An 18-year rivalry will play out its next gripping chapter at Roland Garros as Andy Murray and Novak Djokovic eye up a French Open final in which milestones galore will be on the line.
Will Murray become the first British man to lift the French Open trophy in more than eight decades?
Or will Djokovic have enough energy left in the tank after playing four days in succession at the rain-ravaged claycourt grand slam to become the first man since Rod Laver almost 50 years to hold all four majors at once?
What is certain though, is that the Musketeers’ Cup will have a new name engraved on it come Sunday – weather permitting – after Djokovic pulled rank on a player he described as “a leader of a new generation” to reach his fourth Paris final in five years.
The world No.1’s 6-2 6-1 6-4 win over Austrian tyro Dominic Thiem on Friday had to be staged on the secondary Court Suzanne Lenglen after a week of rain derailed the tournament’s usual schedule.
That left Murray and defending champion Wawrinka to grab Centre Court billing and while the Swiss conjured some blazing backhands to whip the noisy crowd into a frenzy, the winners were rare as he surrendered his Roland Garros crown with a 6-4 6-2 4-6 6-2 defeat by the British second seed.
“I knew today if I wanted to win I was going to have to play one of my best claycourt matches. Stan was playing better every match,” an emotional Murray, who became the first British man to reach the Paris showpiece since Bunny Austin in 1937, told the crowd with a quivering voice.
“I am extremely proud. I never expected to reach the final here, I always struggled on the clay. I played one of my best claycourt matches today… I hope I can put on a good match on Sunday.”
Djokovic is on the precipice of history once again at the French Open, reaching the final for the fourth time in five years at the only major tournament he hasn’t won.
On court for the fourth straight day at rain-logged Roland Garros, Djokovic raced through his semi-final with a 6-2 6-1 6-4 victory over No.13 Dominic Thiem of Austria.

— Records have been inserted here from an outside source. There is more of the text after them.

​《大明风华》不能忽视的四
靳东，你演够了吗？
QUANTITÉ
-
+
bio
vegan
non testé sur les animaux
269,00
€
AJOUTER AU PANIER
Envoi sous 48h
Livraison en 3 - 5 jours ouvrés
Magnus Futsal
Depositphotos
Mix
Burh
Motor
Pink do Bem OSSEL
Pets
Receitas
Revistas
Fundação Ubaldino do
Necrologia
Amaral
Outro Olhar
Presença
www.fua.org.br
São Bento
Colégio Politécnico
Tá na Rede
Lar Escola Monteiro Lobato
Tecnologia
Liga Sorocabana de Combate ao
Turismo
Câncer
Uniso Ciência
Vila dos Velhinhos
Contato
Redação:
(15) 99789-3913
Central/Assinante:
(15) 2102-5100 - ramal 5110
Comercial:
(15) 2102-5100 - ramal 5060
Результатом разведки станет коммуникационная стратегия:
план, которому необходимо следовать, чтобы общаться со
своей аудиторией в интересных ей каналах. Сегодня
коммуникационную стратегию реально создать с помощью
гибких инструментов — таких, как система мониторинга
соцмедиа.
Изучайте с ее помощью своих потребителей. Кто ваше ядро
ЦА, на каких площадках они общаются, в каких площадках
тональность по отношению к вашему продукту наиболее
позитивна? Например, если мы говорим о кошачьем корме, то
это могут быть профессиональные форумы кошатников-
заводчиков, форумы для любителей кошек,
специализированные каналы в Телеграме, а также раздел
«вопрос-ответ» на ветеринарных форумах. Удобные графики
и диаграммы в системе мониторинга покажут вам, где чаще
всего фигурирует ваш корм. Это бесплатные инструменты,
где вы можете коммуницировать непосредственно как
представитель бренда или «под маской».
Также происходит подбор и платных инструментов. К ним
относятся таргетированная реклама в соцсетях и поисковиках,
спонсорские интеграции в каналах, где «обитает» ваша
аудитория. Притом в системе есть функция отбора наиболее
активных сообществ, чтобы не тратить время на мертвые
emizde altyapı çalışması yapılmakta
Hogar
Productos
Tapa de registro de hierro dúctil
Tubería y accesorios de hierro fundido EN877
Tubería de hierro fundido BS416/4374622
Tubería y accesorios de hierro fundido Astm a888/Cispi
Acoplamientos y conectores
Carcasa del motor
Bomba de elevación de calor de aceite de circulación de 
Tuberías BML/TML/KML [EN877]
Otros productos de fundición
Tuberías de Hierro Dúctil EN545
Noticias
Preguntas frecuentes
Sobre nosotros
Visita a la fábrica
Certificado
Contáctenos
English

“Best performance of the tournament,” declared Djokovic, an 11-time major champion.
Djokovic is 0-3 in title matches at the French Open, losing to Rafael Nadal in 2012 and 2014, then Wawrinka in 2015, each time in four sets.
Back in 2012, Djokovic also was on a 27-match winning streak at Grand Slam tournaments, just as he is entering Sunday.
Succeed in making it 28 this time, and he will have pulled off a perfect run through the past four majors.